Faut-il espérer l’immunité de groupe ? Si arbitrage il y a entre crise sanitaire et crise économique, il concerne cette stratégie qui consiste en fait à ne rien faire et à attendre que suffisamment d’individus aient contracté le virus et aient guéris pour qu’ils soient immunisés. Du fait de la contagiosité du coronavirus, il faudrait, selon l’institut Pasteur, que 70% de la population ait été infecté pour atteindre l’immunité de groupe. Aujourd’hui, seul 6% de la population aurait été contaminé. L’institut estime également aujourd’hui que le taux de mortalité est de 0,5%. Si le taux de mortalité apparait faible, atteindre l’immunité collective implique 235 000 décès (=67 millions d’habitants*70%*0.5%) selon les estimations actuelles. Lorsque le gouvernement a décidé du confinement, le taux de mortalité estimé était beaucoup plus élevé, autour de 1,5%, ce qui impliquait 3 fois plus de décès en cas de non-action. L’arbitrage est particulièrement morbide ! De fait, plus aucun pays ne dit poursuivre l’immunité de groupe. Boris Johnson a dévoilé la stratégie d’immunité de groupe le 12 mars mais a fait marche arrière le 16 mars et a fermé les écoles le 18 mars. Cela parait court mais comme avant le confinement, le nombre de cas doublait tous les 3 à 4 jours, attendre 6 jours pour réagir implique jusqu’à 4 fois plus de décès à terme (pour un gain nul pour l’économie).

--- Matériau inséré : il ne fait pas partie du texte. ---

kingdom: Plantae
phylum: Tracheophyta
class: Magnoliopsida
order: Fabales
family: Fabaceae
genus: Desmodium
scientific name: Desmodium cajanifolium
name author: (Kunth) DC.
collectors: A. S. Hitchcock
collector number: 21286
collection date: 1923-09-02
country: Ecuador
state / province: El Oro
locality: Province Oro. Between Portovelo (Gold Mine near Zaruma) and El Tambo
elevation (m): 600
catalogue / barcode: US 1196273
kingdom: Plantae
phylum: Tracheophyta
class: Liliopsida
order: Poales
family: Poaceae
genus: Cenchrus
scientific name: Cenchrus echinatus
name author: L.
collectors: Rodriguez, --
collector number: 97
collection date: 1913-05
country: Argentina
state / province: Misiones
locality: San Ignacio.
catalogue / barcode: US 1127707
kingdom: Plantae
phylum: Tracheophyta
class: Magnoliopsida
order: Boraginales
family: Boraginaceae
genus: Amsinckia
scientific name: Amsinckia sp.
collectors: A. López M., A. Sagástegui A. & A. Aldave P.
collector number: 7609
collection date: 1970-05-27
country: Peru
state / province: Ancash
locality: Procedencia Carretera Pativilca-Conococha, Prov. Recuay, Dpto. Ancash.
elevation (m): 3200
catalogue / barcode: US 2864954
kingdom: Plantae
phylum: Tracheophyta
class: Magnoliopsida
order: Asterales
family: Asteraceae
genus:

Le retour à une telle progression exponentielle du virus aurait certainement pour conséquence un reconfinement strict.

Heureusement, il serait possible d’éradiquer le virus sans vaccin ni immunité collective ni confinement strict, grâce à des mesures de distanciation sociale (gestes barrières, distanciation physique, interdiction des rassemblements, masques, tests afin d’isoler les malades) qui permettent de garder le taux de reproduction du virus en dessous de 1. Si le taux de reproduction reste en dessous de 1, le virus disparait. S’il est supérieur à 1, il s’étend. Là encore il n’y a pas vraiment d’arbitrage entre santé et économie : les deux nécessitent que le virus ne circule pas et donc que le taux de reproduction reste inférieur à 1 (il devrait probablement être mesuré par département).

Face à un processus exponentiel, agir le plus vite possible

A moins d’accepter des centaines de milliers de morts – ce que aucun gouvernement au monde n’a été prêt à risquer – les décisions les plus importantes concernant le coronavirus ne font pas l’objet d’un arbitrage entre économie et santé : face à un processus exponentiel, il est nécessaire d’abaisser le taux de reproduction en dessous de 1. Il est aussi nécessaire de stopper la dynamique exponentielle le plus tôt possible : confiner strictement 7 jours plus tôt aurait permis de réduire le nombre de décès par 4 en réduisant la période de confinement nécessaire, donc sans arbitrage. En effet, Baptiste Coulmont montre que la décroissance du virus (mesurée par le nombre de décès) lors du confinement se fait de façon plus lente que la croissance : plus un pays monte haut, plus il devra attendre pour déconfiner. Il n’y a donc aucun gain, médical ou économique, à attendre pour prendre des mesures abaissant le taux de reproduction en dessous de 1.